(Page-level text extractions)
▽
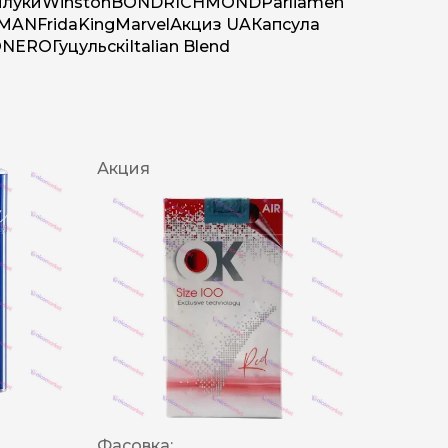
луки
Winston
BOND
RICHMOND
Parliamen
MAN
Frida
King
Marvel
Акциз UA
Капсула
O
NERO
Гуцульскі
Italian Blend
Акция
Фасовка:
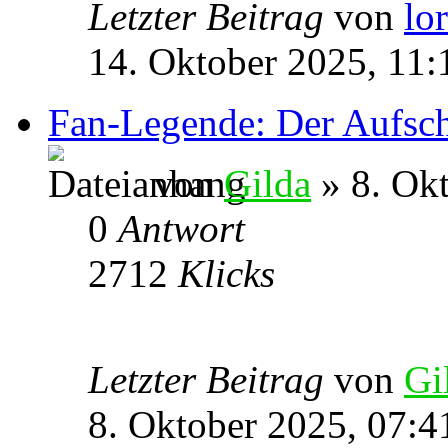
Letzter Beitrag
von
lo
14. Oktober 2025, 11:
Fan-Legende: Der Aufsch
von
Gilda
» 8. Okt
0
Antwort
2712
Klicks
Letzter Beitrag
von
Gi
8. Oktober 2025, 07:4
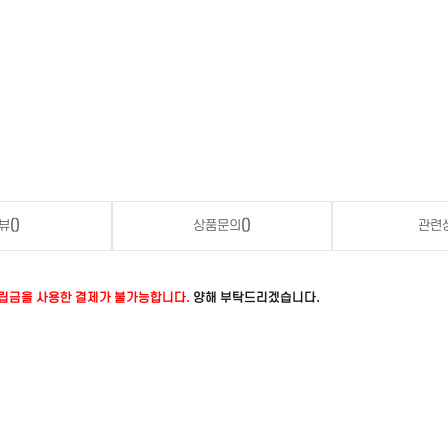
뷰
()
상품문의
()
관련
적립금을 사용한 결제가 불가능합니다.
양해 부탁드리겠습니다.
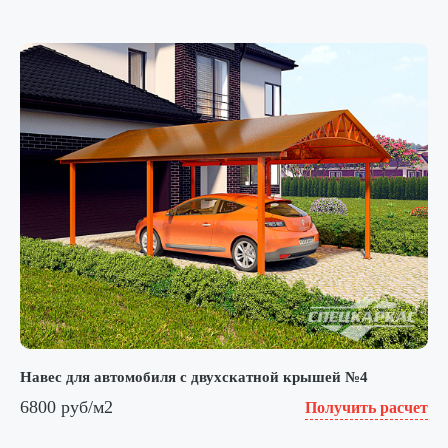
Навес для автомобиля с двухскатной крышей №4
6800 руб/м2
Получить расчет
△
▽
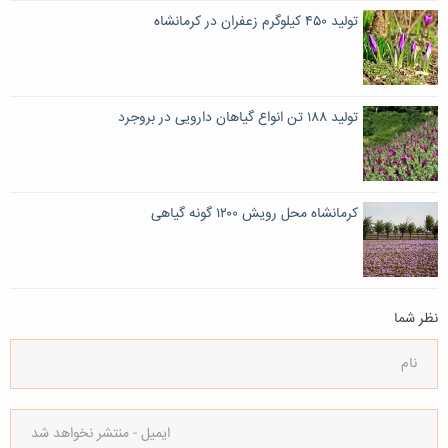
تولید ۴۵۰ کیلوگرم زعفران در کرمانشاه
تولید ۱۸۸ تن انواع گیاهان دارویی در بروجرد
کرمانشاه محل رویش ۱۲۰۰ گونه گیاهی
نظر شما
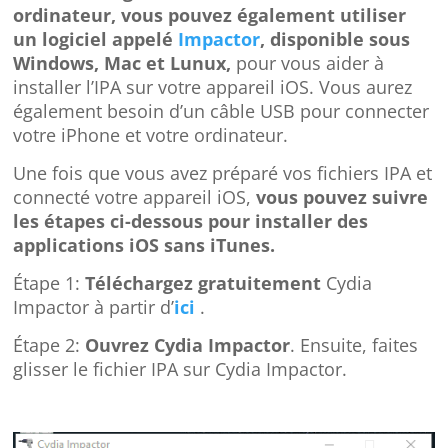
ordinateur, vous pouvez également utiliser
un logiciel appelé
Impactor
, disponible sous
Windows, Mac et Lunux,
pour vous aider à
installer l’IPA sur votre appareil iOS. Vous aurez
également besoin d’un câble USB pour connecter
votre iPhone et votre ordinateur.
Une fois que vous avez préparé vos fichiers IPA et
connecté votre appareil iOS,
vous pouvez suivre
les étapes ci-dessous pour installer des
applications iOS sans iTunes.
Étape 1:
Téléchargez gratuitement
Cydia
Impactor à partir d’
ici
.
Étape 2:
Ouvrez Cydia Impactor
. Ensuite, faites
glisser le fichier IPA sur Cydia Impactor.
△
▽
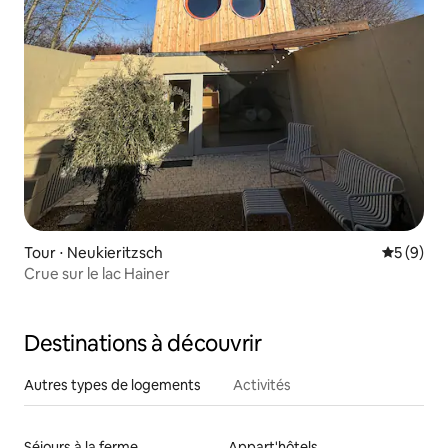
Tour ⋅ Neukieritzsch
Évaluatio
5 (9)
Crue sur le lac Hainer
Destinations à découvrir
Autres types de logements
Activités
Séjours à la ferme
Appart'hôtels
△
◆ How to complete this task: Turn the records' lines into a JSON list of strings, one string per line, leaving out blank lines. Start at the line containing "ordinateur, vous pouvez également utiliser" and stop after the line containing "glisser le fichier IPA sur Cydia Impactor.".

◆ Written answer:
[
  "ordinateur, vous pouvez également utiliser",
  "un logiciel appelé",
  "Impactor",
  ", disponible sous",
  "Windows, Mac et Lunux,",
  "pour vous aider à",
  "installer l’IPA sur votre appareil iOS. Vous aurez",
  "également besoin d’un câble USB pour connecter",
  "votre iPhone et votre ordinateur.",
  "Une fois que vous avez préparé vos fichiers IPA et",
  "connecté votre appareil iOS,",
  "vous pouvez suivre",
  "les étapes ci-dessous pour installer des",
  "applications iOS sans iTunes.",
  "Étape 1:",
  "Téléchargez gratuitement",
  "Cydia",
  "Impactor à partir d’",
  "ici",
  ".",
  "Étape 2:",
  "Ouvrez Cydia Impactor",
  ". Ensuite, faites",
  "glisser le fichier IPA sur Cydia Impactor."
]